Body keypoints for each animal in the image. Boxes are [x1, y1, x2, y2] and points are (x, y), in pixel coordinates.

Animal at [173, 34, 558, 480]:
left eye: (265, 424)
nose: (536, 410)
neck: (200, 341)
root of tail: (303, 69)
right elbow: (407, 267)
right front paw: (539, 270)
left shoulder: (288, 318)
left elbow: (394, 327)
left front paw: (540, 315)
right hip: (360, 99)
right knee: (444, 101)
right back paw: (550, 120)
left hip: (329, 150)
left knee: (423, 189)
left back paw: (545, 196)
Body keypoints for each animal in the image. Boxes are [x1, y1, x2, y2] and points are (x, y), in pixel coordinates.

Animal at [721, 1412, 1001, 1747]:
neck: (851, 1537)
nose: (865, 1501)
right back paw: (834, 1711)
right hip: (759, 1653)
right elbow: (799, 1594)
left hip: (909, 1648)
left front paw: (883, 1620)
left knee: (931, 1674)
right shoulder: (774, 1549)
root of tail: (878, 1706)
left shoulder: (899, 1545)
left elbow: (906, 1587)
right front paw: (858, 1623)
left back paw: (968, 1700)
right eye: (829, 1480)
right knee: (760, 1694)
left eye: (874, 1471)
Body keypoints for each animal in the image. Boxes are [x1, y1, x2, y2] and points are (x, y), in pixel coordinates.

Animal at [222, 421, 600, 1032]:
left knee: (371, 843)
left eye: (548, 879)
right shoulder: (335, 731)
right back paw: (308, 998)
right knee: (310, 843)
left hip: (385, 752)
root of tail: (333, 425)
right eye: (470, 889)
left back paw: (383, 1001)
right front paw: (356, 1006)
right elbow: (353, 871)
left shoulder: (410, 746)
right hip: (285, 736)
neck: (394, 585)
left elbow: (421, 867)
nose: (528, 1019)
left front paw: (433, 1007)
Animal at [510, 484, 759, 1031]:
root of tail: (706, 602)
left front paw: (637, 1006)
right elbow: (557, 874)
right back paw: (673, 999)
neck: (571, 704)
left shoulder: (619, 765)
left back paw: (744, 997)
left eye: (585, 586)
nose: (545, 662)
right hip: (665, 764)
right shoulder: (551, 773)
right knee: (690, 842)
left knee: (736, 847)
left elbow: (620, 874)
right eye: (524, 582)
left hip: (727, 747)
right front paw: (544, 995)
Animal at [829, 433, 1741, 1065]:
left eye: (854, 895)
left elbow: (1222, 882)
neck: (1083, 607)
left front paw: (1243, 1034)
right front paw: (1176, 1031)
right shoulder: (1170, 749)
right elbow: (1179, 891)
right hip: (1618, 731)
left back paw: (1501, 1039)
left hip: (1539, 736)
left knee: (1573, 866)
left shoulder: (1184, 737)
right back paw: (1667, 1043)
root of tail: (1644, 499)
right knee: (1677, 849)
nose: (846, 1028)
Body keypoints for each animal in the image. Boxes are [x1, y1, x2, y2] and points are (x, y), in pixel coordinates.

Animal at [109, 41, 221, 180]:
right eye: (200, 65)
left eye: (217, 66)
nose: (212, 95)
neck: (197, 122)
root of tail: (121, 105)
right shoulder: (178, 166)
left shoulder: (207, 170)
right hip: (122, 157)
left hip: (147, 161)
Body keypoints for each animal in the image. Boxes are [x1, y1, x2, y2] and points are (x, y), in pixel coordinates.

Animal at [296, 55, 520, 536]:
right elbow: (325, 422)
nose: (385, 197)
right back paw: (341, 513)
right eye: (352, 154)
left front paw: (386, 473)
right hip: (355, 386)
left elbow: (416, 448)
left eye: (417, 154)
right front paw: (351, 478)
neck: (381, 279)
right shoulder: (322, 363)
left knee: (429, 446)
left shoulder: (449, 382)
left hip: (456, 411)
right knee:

= = = =

■ **WHAT IS BEING ASKED**
Nothing may be omitted or altered; reproduce all of the entries.

■ **OUTPUT OF THE TASK**
Body keypoints for each animal in the image. Boxes are [x1, y1, x2, y2] and points are (x, y), in pixel coordinates.

Animal at [173, 34, 558, 480]:
left eye: (265, 424)
nose: (536, 410)
neck: (200, 341)
root of tail: (303, 69)
right elbow: (407, 267)
right front paw: (539, 270)
left shoulder: (288, 318)
left elbow: (394, 327)
left front paw: (540, 315)
right hip: (360, 99)
right knee: (444, 101)
right back paw: (550, 120)
left hip: (329, 150)
left knee: (423, 189)
left back paw: (545, 196)
Body keypoints for each animal in the image. Boxes are [x1, y1, x2, y2] and points are (x, y), in pixel coordinates.

Animal at [721, 1412, 1001, 1747]:
neck: (851, 1537)
nose: (865, 1501)
right back paw: (834, 1711)
right hip: (759, 1653)
right elbow: (799, 1594)
left hip: (909, 1648)
left front paw: (883, 1620)
left knee: (931, 1674)
right shoulder: (774, 1549)
root of tail: (878, 1706)
left shoulder: (899, 1545)
left elbow: (906, 1587)
right front paw: (858, 1623)
left back paw: (968, 1700)
right eye: (829, 1480)
right knee: (760, 1694)
left eye: (874, 1471)
Body keypoints for each animal in the image. Boxes are [x1, y1, x2, y2] and points are (x, y), in pixel coordinates.

Animal at [222, 421, 600, 1032]:
left knee: (371, 843)
left eye: (548, 879)
right shoulder: (335, 731)
right back paw: (308, 998)
right knee: (310, 843)
left hip: (385, 752)
root of tail: (333, 425)
right eye: (470, 889)
left back paw: (383, 1001)
right front paw: (356, 1006)
right elbow: (353, 871)
left shoulder: (410, 746)
right hip: (285, 736)
neck: (394, 585)
left elbow: (421, 867)
nose: (528, 1019)
left front paw: (433, 1007)
Animal at [510, 484, 759, 1031]:
root of tail: (706, 602)
left front paw: (637, 1006)
right elbow: (557, 874)
right back paw: (673, 999)
neck: (571, 704)
left shoulder: (619, 765)
left back paw: (744, 997)
left eye: (585, 586)
nose: (545, 662)
right hip: (665, 764)
right shoulder: (551, 773)
right knee: (690, 842)
left knee: (736, 847)
left elbow: (620, 874)
right eye: (524, 582)
left hip: (727, 747)
right front paw: (544, 995)
Animal at [829, 433, 1741, 1065]:
left eye: (854, 895)
left elbow: (1222, 882)
neck: (1083, 607)
left front paw: (1243, 1034)
right front paw: (1176, 1031)
right shoulder: (1170, 749)
right elbow: (1179, 891)
right hip: (1618, 731)
left back paw: (1501, 1039)
left hip: (1539, 736)
left knee: (1573, 866)
left shoulder: (1184, 737)
right back paw: (1667, 1043)
root of tail: (1644, 499)
right knee: (1677, 849)
nose: (846, 1028)
Body keypoints for each animal in the image. Boxes are [x1, y1, x2, y2] and points are (x, y), in pixel coordinates.

Animal at [109, 41, 221, 180]:
right eye: (200, 65)
left eye: (217, 66)
nose: (212, 95)
neck: (197, 122)
root of tail: (121, 105)
right shoulder: (178, 166)
left shoulder: (207, 170)
right hip: (122, 157)
left hip: (147, 161)
Body keypoints for each animal in the image. Boxes are [x1, y1, x2, y2] and points are (x, y), in pixel coordinates.

Animal at [296, 55, 520, 536]:
right elbow: (325, 422)
nose: (385, 197)
right back paw: (341, 513)
right eye: (352, 154)
left front paw: (386, 473)
right hip: (355, 386)
left elbow: (416, 448)
left eye: (417, 154)
right front paw: (351, 478)
neck: (381, 279)
right shoulder: (322, 363)
left knee: (429, 446)
left shoulder: (449, 382)
left hip: (456, 411)
right knee:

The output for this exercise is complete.